The really scary part is how some people plan on “fixing” the fiscal unbalance. France has already created a 75% upper tax rate on income over one million euros that has led some to flee the country in order to keep their money. Switzerland has also recently made it illegal to pay a CEO too much, with a penalty of up to three years in jail.

Raising taxes on the rich and penalizing “excessive” compensation smacks of petty wealth envy, punishment for the crime of having more money than someone else. The top 1% already pays 37% of federal income taxes, and the top 5% pay 59% of the total. Just how much more should they have to pay in pursuit of “fairness?”

Politizane’s video does mention the “Dreaded Socialism” and how it’s unnecessary to fully implement that failed philosophy. However, any attempts to redistribute wealth from Washington must, at their core, be socialistic. Confiscating wealth in order to be more equitable is inherently immoral, especially when Washington spends so recklessly and inefficiently that they give drunken sailors a bad name. After all, trillion dollar deficits are the new norm and Congress has failed to pass an actual budget three years in a row, with Obama’s last attempt being voted down 99-0 in the Senate.

Trying to reallocate wealth through higher tax rates, salary caps, or any other conceivable method is hazardous, unethical and largely pointless. Rather than reflexively freaking about income inequality, politizane and others who share his concerns should take a deep breath and realize that it simply isn’t the great boogeyman that they fear it is. In fact, it actually helps drive the standard of living up for everyone, because as the rich buy products that only they can afford (e.g. cellphones in the ’80s), soon enough the technology is cheap enough to positively influence all of us.

Income inequality is nothing more than a red herring meant to inflame wealth envy into hatred of the rich. By ignoring this myopic view of society and realizing that other people’s wealth is no one else’s business, hopefully we can continue to enjoy the unprecedented advances in technology that make the Internet Age such a marvelous and truly progressive time to be alive.





4 thoughts on “Income Inequality in America: Red Herrings and Wealth Envy

  1. Pingback: Biggest Wastes of Money That We All Continue to Pay For (Part 1): Cigarettes and Fashion - Wondergressive

  2. Pingback: Fracking Worse Than You Think: Delusional America and Special Interest

  3. It’s hard to see clearly through your rose colored glasses, from your ivory tower, while sipping on a konyak, isn’t it? You should open your window once in awhile to look and not just to spit. You’re the myopic one. Self-centered, self-absorbed, sociopath. While others work two jobs with no benefits, saving pennies for months and months to buy that on sale $250 TV, you espouse the virtues of the greedy. I’m going to vomit now.


  4. There is absolute wealth and there is relative wealth.

    In terms of absolute wealth, virtually every American enjoys a standard of living beyond the rest of the world. (The Heritage Foundation data conveys this very clearly)

    What Obama constantly talks about, however, is relative wealth.
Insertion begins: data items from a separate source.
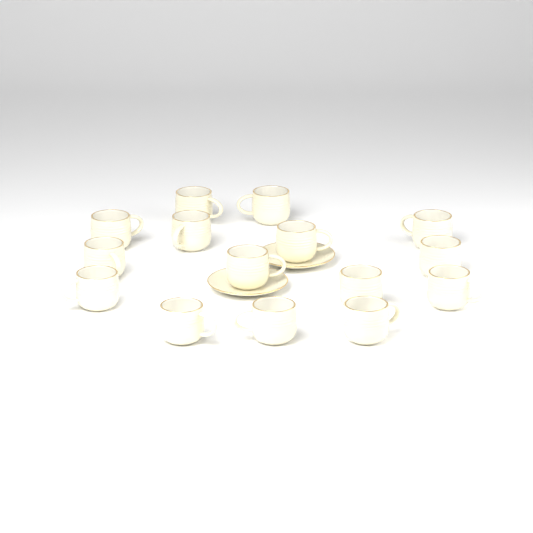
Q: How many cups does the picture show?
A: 15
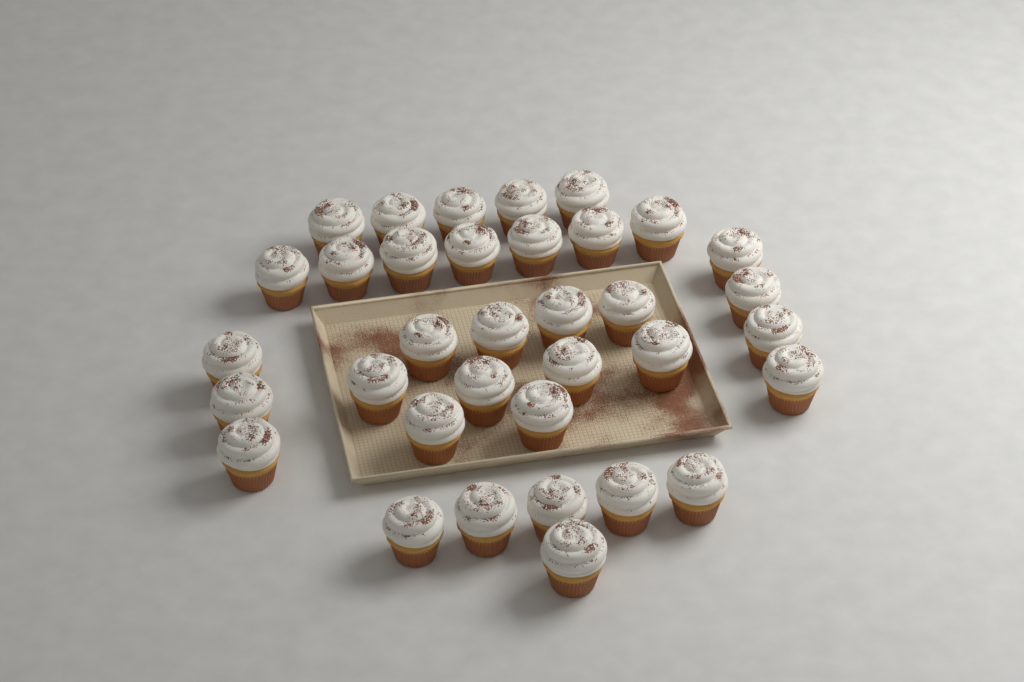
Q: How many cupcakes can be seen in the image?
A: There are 35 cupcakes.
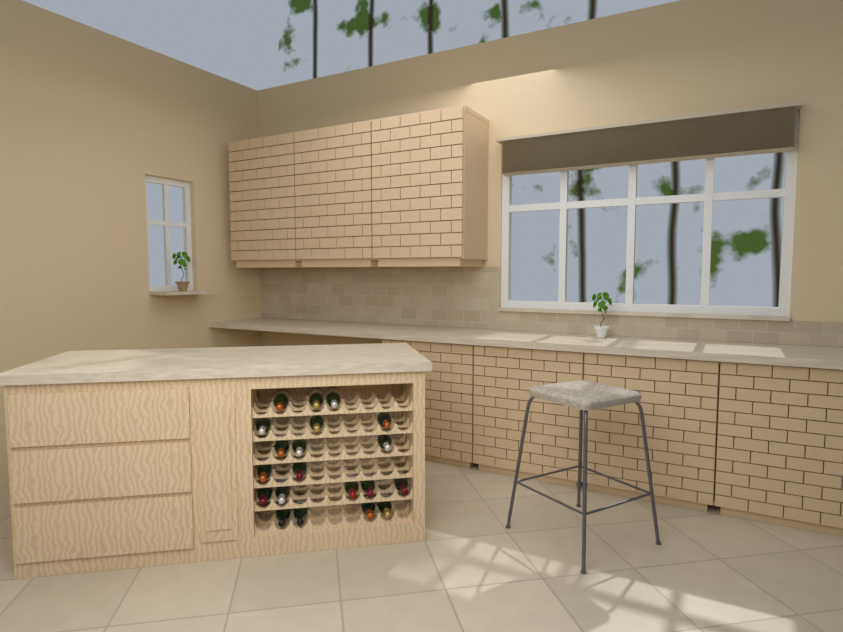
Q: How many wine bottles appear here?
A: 20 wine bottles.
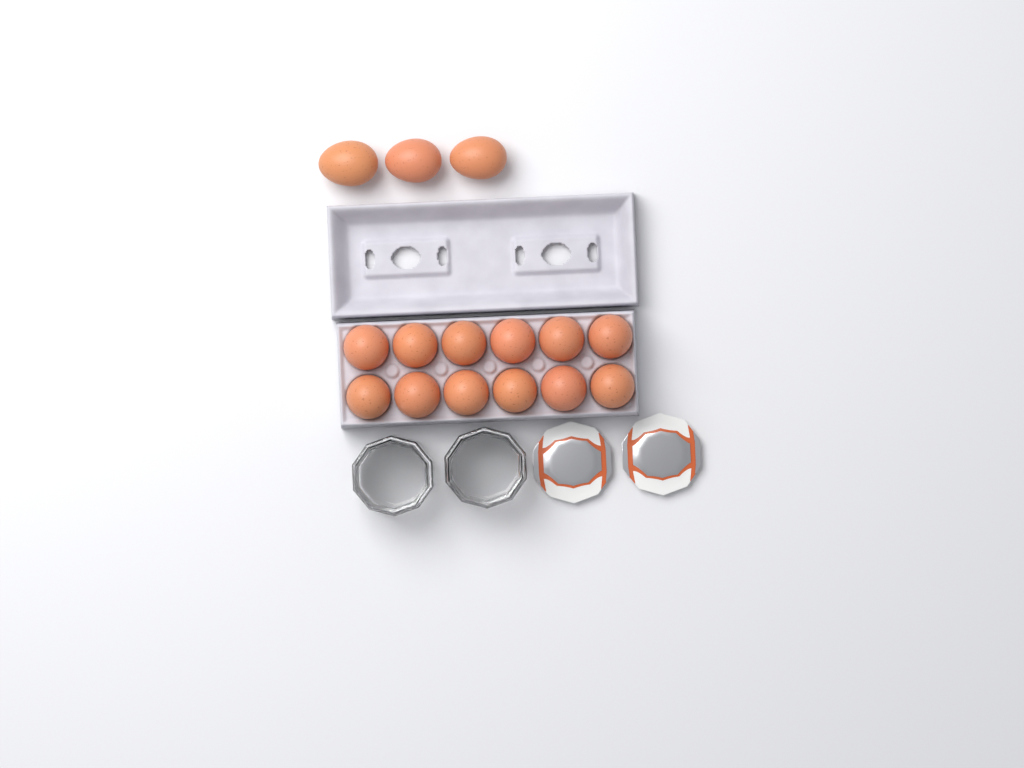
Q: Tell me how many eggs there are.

In his eyes, wealth is a zero-sum game … the rich got richer by making the poor poorer. This is a seductive argument, preying on the ‘green-eyed monster’ of envy in all of us.

    Envy is generated by positional concerns only when the individual’s current situation is below his or her own aspiration level.

    Here’s a thought experiment to prove the point. Imagine you are presented with two possible worlds. In world A, you earn $110,000 a year while colleagues earn $200,000. In alternative world B, you earn $100,000 a year but your colleagues earn only $85,000. Which would you choose?

    World A seems to be the better option since, in absolute terms, you have more money to spend. But studies have shown that about 50% of people prefer world B. Relative position in a social group proved to be more important than absolute income.

    As long as we think we deserve more, we will become envious of those who have what we want.

    It is this sense of entitlement that drives much of the argument for income inequality.